Two coaches with ties to Jefferson High School will be honored next week by the Montana Coaches Association (MCA).
Dick Norden, a long time JHS basketball coach, will be inducted into the Hall of Fame at the MCA convention in Great Falls August 2-4.
Bill Mulvaney, a JHS graduate involved in football, basketball and track and field during high school, will receive one of two Class C Assistant Coach of the Year awards. The award ceremony is scheduled for 11 a.m. Thursday, August 3.
Norden started his coaching career at Beach, North Dakota in 1971. After spending two years there, he went to Westby, Montana for three years, 1974-1976, where he coached Westby to a Class C boys state basketball title. From Westby he moved to Poplar for one year before he and wife Linda moved to Boulder, where they continue to live.
Under Norden’s guidance, the 1983-84 JHS boys’ basketball team won the state Class B title. Coach Norden’s impressive stats as head boy’s basketball coach show two state titles and a 405-222 win/loss record. In four years as a girls’ basketball head coach, his win/loss record was 65-48. He led the 1990-91 girls to first in the regular season, first at district, first at divisional and a tie for fifth/sixth at state.
Along with basketball, Norden has coached football and track and field and was a Little League baseball commissioner for 15 years. HIs coaching took him to the college level for two years when he was an assistant girls’ basketball coach at Carroll College. In all he has coached high school and college for 42 years. He has also been an athletic director nine times in his career. Norden still volunteers as an assistant boys’ basketball coach at JHS. His induction into the Montana Coaches Association Hall of Fame is yet another sign of the high regard coaches throughout Montana and the region have for him.
The assistant coaching award going to Mulvaney “recognizes that long-serving assistant coaches are rare and invaluable to the athletic programs they serve,” MCA Executive Director Don Olsen said. “Long-term assistant coaches are treasures that often go hand-in-hand with successful athletic programs.”

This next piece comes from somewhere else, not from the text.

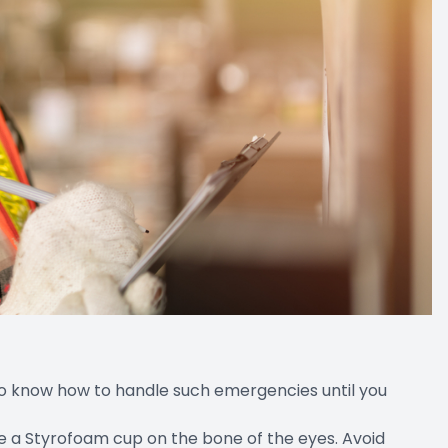
 to know how to handle such emergencies until you
like a Styrofoam cup on the bone of the eyes. Avoid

A 1972 graduate of Jefferson High, Mulvaney credits lessons learned under JHS coaches with helping to lift him to success as a coach. “I had many wonderful coaches and role models from my early days at Boulder through my playing days at Western (Montana College in Dillon),” said Mulvaney. “The Rieder boys, Dan and Dave, were two of my first inspirations,” he said. “They even took me hunting. And Dan was my baseball coach and he was the organizer of local baseball for many years. Dave coached my brother Tom in high school and I always looked up to Dave.”
Mulvaney lettered in JHS sports 11 times, four each in football and basketball and three in track. Over the course of his four years on the turf, he rushed for over 1700 yards on 310 carries and had only four fumbles for the Panther gridders.
On the basketball court he set records of 371 career assists and 160 in a single season, records that stood for many years.
On the track, he set a school records in the 100-yard dash of 10.1 seconds and in the long jump at 21 feet, 1 1/2 inches.
“We were fortunate to have some great coaches all the way through high school,” Mulvaney recalls. “Jim Connole was my basketball and track coach; and in football, Mike Charlton and Hank Elliott were our coaches.” Charlton and Elliott had the task of restarting the JHS football team from the ground up after it was defunct for about 15 years, and Mulvaney credits them with getting it headed in the right direction. “And I also remember Phil Koterba, who was an inspirational assistant basketball coach,” he adds.
“All these coaches were positive people that made you want to keep working hard and make yourself better. I think back to those days, and I really appreciate the support and coaching effort they put in to make my teammates and me better athletes.” That prepared Mulvaney for athletic successes in college and the coaching career which will be honored next week.
Much of his coaching has been done along the “Hi-Line” in northern Montana, and he is now a coach for the North Star Knights, which consists of student-athletes from Kremlin, Gildford, Rudyard and Hingham. Over the course of his coaching career, Mulvaney has assisted with winning 15 district championships, four divisional titles and four top-three state finishes, including one state title, all in track and field. He also has assistant coached basketball and football programs.